SELECTED TEXT:
Photo by Erin Brethauer/Asheville Citizen-Times
U.S. Rep. Heath Shuler throws the ball during a charity football game Sunday, Nov. 8, 2009 in Asheville, N.C.
A closer look
Age/birthdate: 37, Dec. 31, 1971
Occupation: Congressman, real estate developer, retired pro football player
Hometown: Bryson City, N.C.
Residence: Waynesville, N.C.
Family: Married, two children
Elected: November 2006; November 2008
Representation: 11th Congressional District including Buncombe, Clay, Cherokee, Graham, Haywood, Henderson, Jackson, Macon, Madison, McDowell, Polk, Rutherford, Swain, Transylvania, Yancey counties
Education: 2001 University of Tennessee graduate
Religion: Southern Baptist
Fifteen years ago, local radio station WIVK entered a football broadcasting deal, but the programming didn't involve the Orange and White.
Instead, the AM-FM powerhouse agreed to carry games of the Washington Redskins.
Why would a prominent East Tennessee radio station pay so much attention to a National Football League team that plays its home games more than 400 miles away?
The deal had a simple motivation, according to Bobby Denton: "Because of Heath."
The station's former general manager was referring to Heath Shuler, a star quarterback for the University of Tennessee in the early 1990s who was drafted by the 'Skins in 1994.

APPLY WHAT YOU READ:
A) Answer these from the Heath Shuler article:
(i) In which town does Shuler reside?
(ii) Which NFL team did WIVK agree to carry?
(iii) In what year was Shuler drafted?
B) In the Heath Shuler article, shorten the paragraph that begins "The station's former general manager" and keep its main facts.
C) Reproduce a portion of the Heath Shuler article word for word. Begin at the words "Photo by Erin" and stop after "Orange and White.".

GIVEN INFORMATION:

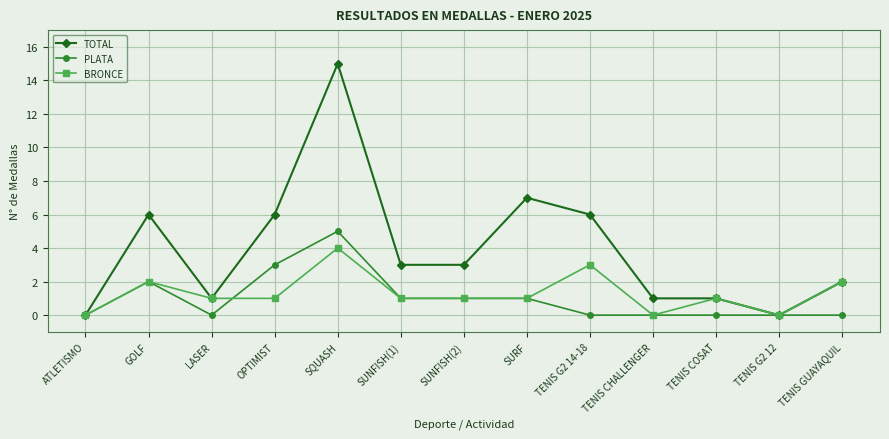

List the series in order of their peak value, highest first.

TOTAL, PLATA, BRONCE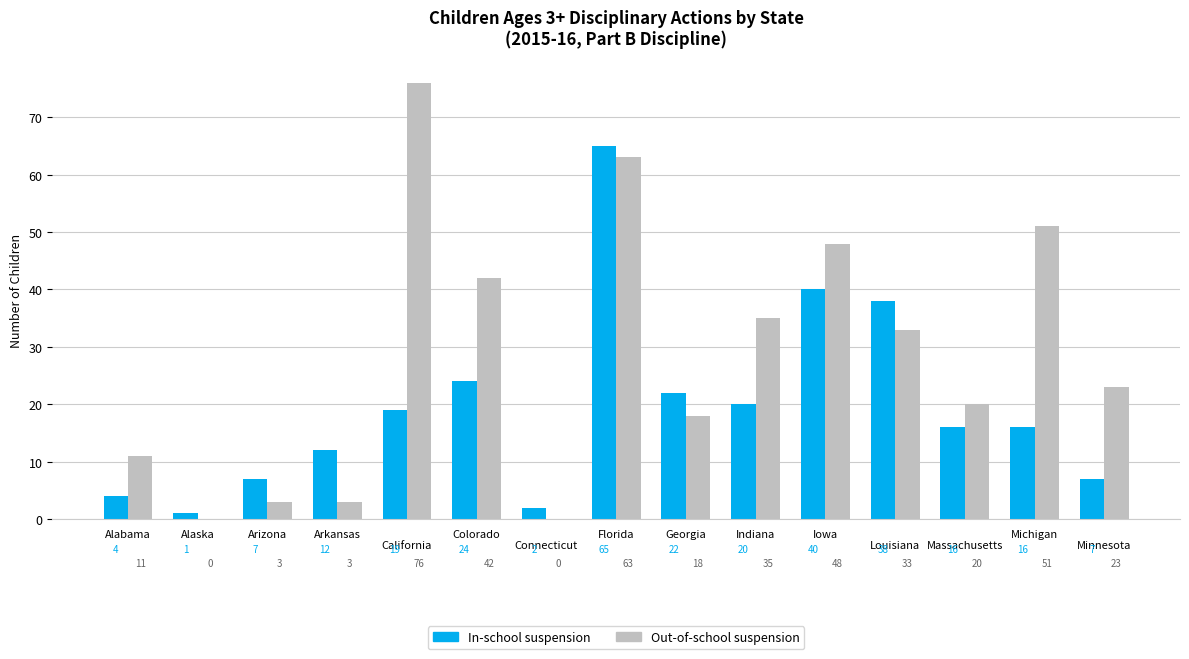

The value of Out-of-school suspension at Georgia is 18. True or false?

True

TASK RESPONSES:
A)
(i) Waynesville, N.C.
(ii) The Washington Redskins
(iii) 1994

B) Bobby Denton, the station's former general manager, meant Heath Shuler, a star University of Tennessee quarterback in the early 1990s whom the Redskins drafted in 1994.

C)
Photo by Erin Brethauer/Asheville Citizen-Times
U.S. Rep. Heath Shuler throws the ball during a charity football game Sunday, Nov. 8, 2009 in Asheville, N.C.
A closer look
Age/birthdate: 37, Dec. 31, 1971
Occupation: Congressman, real estate developer, retired pro football player
Hometown: Bryson City, N.C.
Residence: Waynesville, N.C.
Family: Married, two children
Elected: November 2006; November 2008
Representation: 11th Congressional District including Buncombe, Clay, Cherokee, Graham, Haywood, Henderson, Jackson, Macon, Madison, McDowell, Polk, Rutherford, Swain, Transylvania, Yancey counties
Education: 2001 University of Tennessee graduate
Religion: Southern Baptist
Fifteen years ago, local radio station WIVK entered a football broadcasting deal, but the programming didn't involve the Orange and White.